E allora ci si chiede inevitabilmente perché chi a suo tempo bocciò quella riforma oggi si “stracci le vesti” per promuovere l’approvazione di questa, che di fatto prende in considerazione solo un mero e banale taglio dei parlamentari, senza ulteriori modifiche che, ai nostri occhi, risultano essenziali. Come, ad esempio, una riforma della Legge elettorale, per cercare di correggere l’inevitabile riduzione di rappresentatività che questa riforma porterà. Nuova legge elettorale che, per fortuna, è già in discussione fra le fila della maggioranza e del Governo e che, se andrà in porto, riporterà nuovamente il proporzionale puro (con sbarramento “alla tedesca” al 5%, anche se al momento le ipotesi più probabili è che questa quota, per accontentare Renzi, possa abbassarsi quantomeno al 4 se non addirittura al 3% rovinando un po’ quel senso di stabilità che uno sbarramento più alto avrebbe probabilmente garantito) come ai tempi della Prima Repubblica. Il problema però rimane, almeno fino alla prossima approvazione. Che non è per nulla scontata, anzi. Non sappiamo, peraltro, se questo ritorno al proporzionale rappresenti un bene o un male per il nostro Paese, ma di certo al momento appare come necessario in caso di approvazione (data dagli analisti per scontata) del SÌ, perché la riforma è a tutti gli effetti monca. Visto che, ad esempio, alcune regioni italiane (quelle più piccole come il Friuli-Venezia Giulia o l’Umbria) vedrebbero ridurre i propri rappresentanti in Parlamento a pochissime unità, anche se in realtà si ridurrebbero notevolmente anche i rappresentanti territoriali di tutte le regioni italiane. E siamo proprio sicuri che i benefici di questa riforma valgano i sacrifici che comporterà?
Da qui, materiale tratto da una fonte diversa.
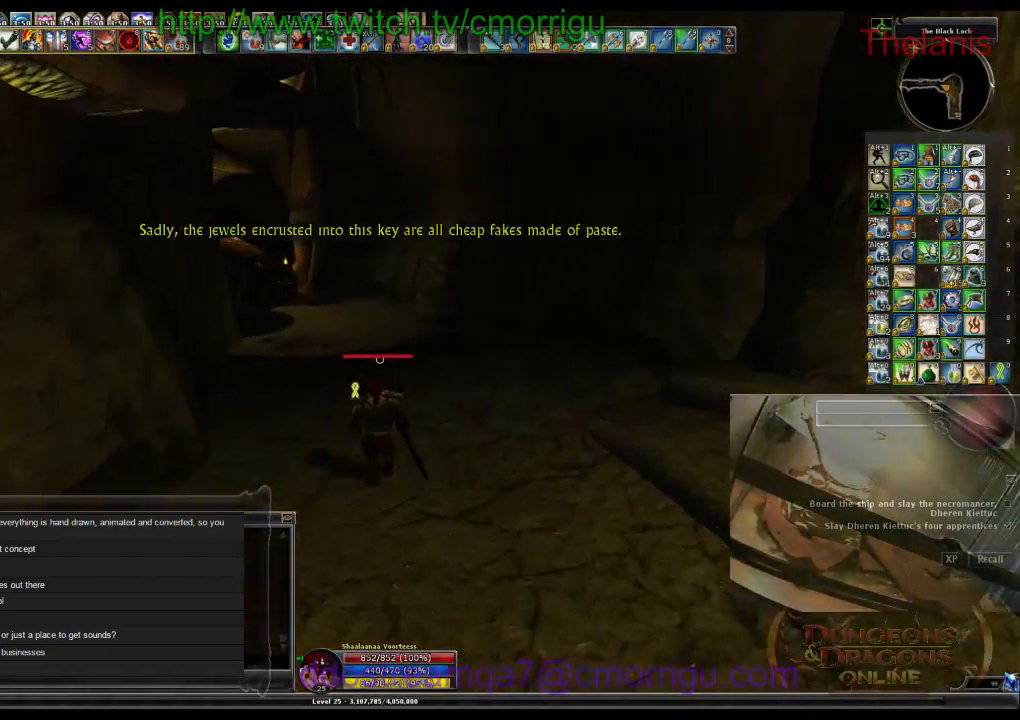
{"keys": ["w"], "events": []}
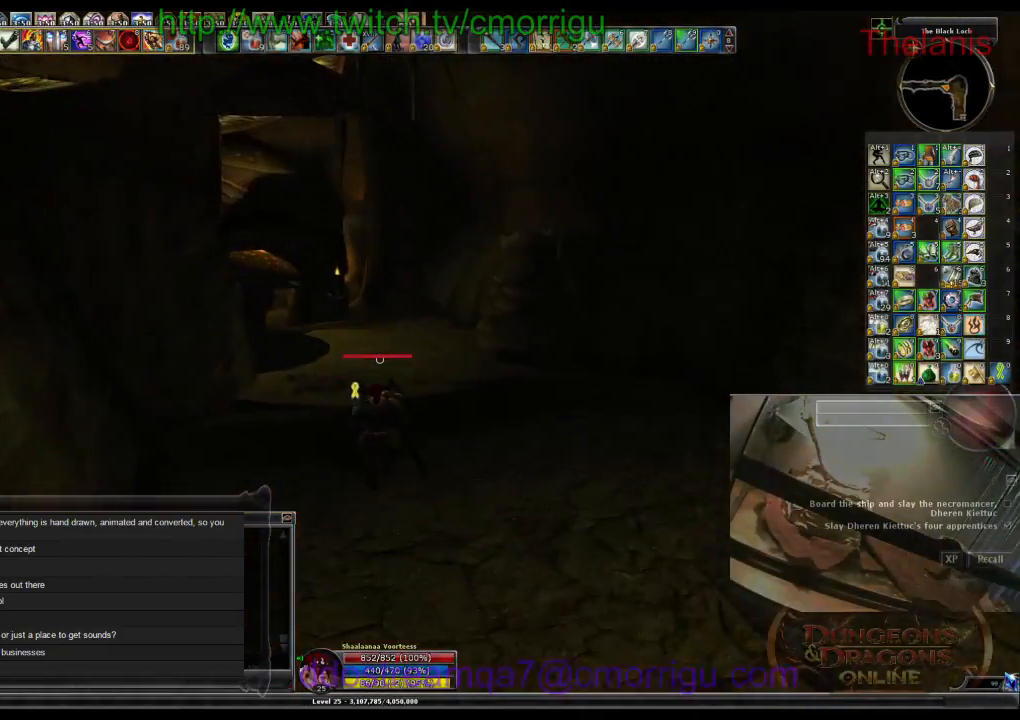
{"keys": ["w"], "events": []}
Il risparmio, chiariamolo subito, sarà esiguo. La riduzione dei parlamentari porterà a un risparmio annuo di circa 50 milioni, che per un bilancio statale di circa 900 miliardi o, ancora, in rapporto al PIL non rappresenta che pochi spiccioli. Un caffè a testa per ciascun cittadino italiano. Per carità, pur sempre qualcosa si dirà e da qualche parte bisognerà pur iniziare. Vero, non lo si mette in dubbio, ma siamo disposti a rinunciare alla nostra rappresentatività e a ridurre il potere del parlamento, svilendone da un certo punto di vista anche l’importanza (si parte da qui e si arriva chissà dove) per pochi spiccioli l’anno? Se il motivo per questa riforma era solo di tipo economico forse sarebbe stato sufficiente (si fa per dire) ridurre un po’ gli stipendi di deputati e senatori. In fondo quello del parlamentare è un impegno importante e gravoso, che andrebbe ben ricompensato se svolto nel migliore dei modi, ma in un periodo in cui tutti sono chiamati a fare dei sacrifici è bene che gli stessi parlamentari facciano, in questo senso, la loro parte rinunciando a parte del loro compenso per far risparmiare un po’ lo Stato, da una parte, e garantire la massima rappresentatività possibile, dall’altra. Siamo fermamente convinti che non tutti i costi rappresentino degli sprechi. E la rappresentatività democratica non è un concetto su cui, a nostro modesto avviso, sia giusto negoziare. Per risparmiare così poco, poi… Insomma, si taglia la rappresentanza senza alcuna compensazione, diminuendo la capacità del cittadino di indirizzare la vita politica, il tutto per qualche slogan populista anticasta e poco altro. E il bello è che a puntare il dito sul “risparmio” che porterà questa riforma sono proprio coloro che hanno varato una riforma assolutamente iniqua e totalmente populista come “Quota 100”, che sta letteralmente dissanguando le casse dello Stato senza dare una soluzione concreta ai cittadini, se non ad alcune migliaia.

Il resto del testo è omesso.